The proliferation of those seeking refuge in Europe had ignited months earlier in the late summer of 2015 when German Chancellor Angela Merkel issued directives mostly to support Syrians fleeing their war-ravaged homeland, in what became a controversial “open door refugee policy” earning international praise for compassion but also condemnation for hampering EU security.
It also meant that many from far and wide, far beyond Syrian borders, also left camps for a shot at the European dream – the route for many Africans requiring a dangerous stop over to board a smugglers’ boat in Libya. It is estimated that over 6,000 migrants at present have been stuffed into Libyan detention facilities, often at the mercy of forced militia recruitment and severe torture.
Suddenly one morning, Shamsa received an anonymous call – believed to be from a fellow detainee – informing her that her Uncle had died as a result of torture in captivity and had been buried. Two years on, Shamsa still does not know where her brother was buried and her tireless calls to that number no longer go through.
And much to her horror, early last year Shamsa’s then 24-year-old son too decided he needed to leave to find work as the eldest man of the house – also with the dangerous aspiration to cross the Mediterranean and move on to Europe.
“He was communicating and sending money for a couple of months – and then nothing.

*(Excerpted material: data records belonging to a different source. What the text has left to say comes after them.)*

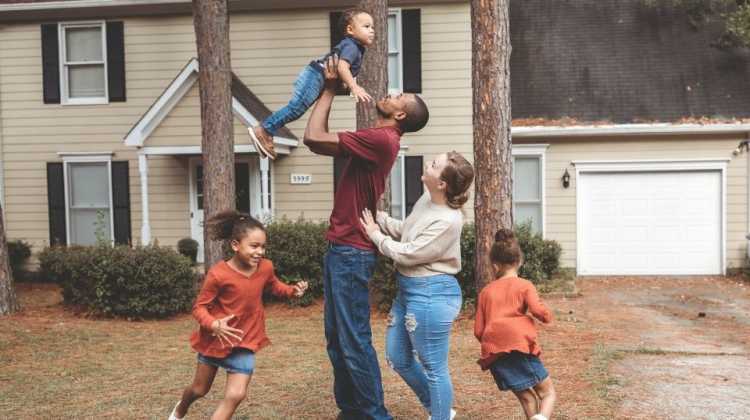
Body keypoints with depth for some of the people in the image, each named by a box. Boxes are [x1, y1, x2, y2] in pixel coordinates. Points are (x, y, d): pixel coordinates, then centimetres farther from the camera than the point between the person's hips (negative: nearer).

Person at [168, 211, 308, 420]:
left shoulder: (265, 268, -11)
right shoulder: (219, 274, -24)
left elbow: (273, 286, 12)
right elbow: (199, 307, -17)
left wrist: (292, 290, -7)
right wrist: (214, 325, -34)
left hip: (244, 342, 2)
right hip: (215, 338, -2)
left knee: (236, 395, -10)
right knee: (199, 389, 19)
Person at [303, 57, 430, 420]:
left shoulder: (381, 139, -15)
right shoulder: (375, 141, 15)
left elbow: (314, 138, -17)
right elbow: (318, 141, 18)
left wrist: (329, 90, -5)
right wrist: (329, 92, 14)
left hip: (352, 253, -10)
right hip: (341, 249, 10)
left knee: (354, 341, -5)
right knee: (337, 338, 15)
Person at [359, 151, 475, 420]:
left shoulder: (448, 221, -25)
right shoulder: (426, 200, 3)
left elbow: (407, 254, -21)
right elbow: (405, 230, 16)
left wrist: (375, 235, -9)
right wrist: (377, 217, 4)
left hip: (431, 295, -10)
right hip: (408, 290, 10)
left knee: (434, 368, 4)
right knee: (398, 359, 21)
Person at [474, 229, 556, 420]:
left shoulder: (486, 291, 17)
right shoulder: (524, 285, 7)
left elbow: (478, 330, 14)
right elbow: (538, 311, -11)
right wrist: (547, 317, 11)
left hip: (493, 354, 4)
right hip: (520, 347, -4)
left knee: (526, 397, 17)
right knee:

There was no communication, no news, no one knew where he was. I went to the Red Cross to make a request to find him,” Shamsa lamented. “I worried a lot because my brother had died and I expected my son had passed away too.”

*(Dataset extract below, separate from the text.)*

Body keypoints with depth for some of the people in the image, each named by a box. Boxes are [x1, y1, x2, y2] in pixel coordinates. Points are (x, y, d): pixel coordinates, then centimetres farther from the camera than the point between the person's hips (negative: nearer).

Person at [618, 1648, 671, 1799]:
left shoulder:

But then, after more than a year of silence, the son’s friend happened to find a video of his mom in Kakuma searching for him on Facebook and soon a family connection and phone call was established. He didn’t make it across the seas to Europe but is safe in another African country.
The coveted moment of “reunification” happens in a multitude of ways. First up, is the trusty mobile – or satellite in very remote regions – phone, as the majority of refugees in the East Africa area don’t have the funds to own phones or calling cards of their own.
From January of this year, phone calls were also facilitated at the camp office and for the first six months of 2019, some 21,660 telephone chats were clocked up, making it an average of 3,936 per month between displaced family members. Individuals are allowed one phone call a month, for a maximum of two minutes.
Some even have access to video calls.
But in many remote regions wracked by calamity, internet, and even mobile phone use is scarce – making it pivotal new technological advancements are paired and even take a backseat to legacy methods of communication.
Relatives are thus encouraged to communicate via postcards – which are monitored by Red Cross volunteers to ensure that they are focused on family affairs and not political or potentially inflammatory content – which are then sent to other partner offices across the globe.
And radio too remains a vital player.
“The names on the directory are read out on BBC Somalia, who gives us some airtime,” explained Abdullah Sheikh, a volunteer in the Kenyan Red Cross office in Kakuma. “Friday is resting day there so it’s especially important, people tune in to listen for a familiar name.”
But from the perspective of Shamsa – who noted that not a day passes by that she doesn’t pine for her brother and for her son to come back to Kakuma – encouraging families to stay together wherever possible are her words of wisdom.
“Some who put a post on Facebook about how great it all is and young people see that and don’t see the downside, they just see the hope and see great things even if they aren’t true,” she added. “I say don’t go, my brother passed away trying. Stay here.”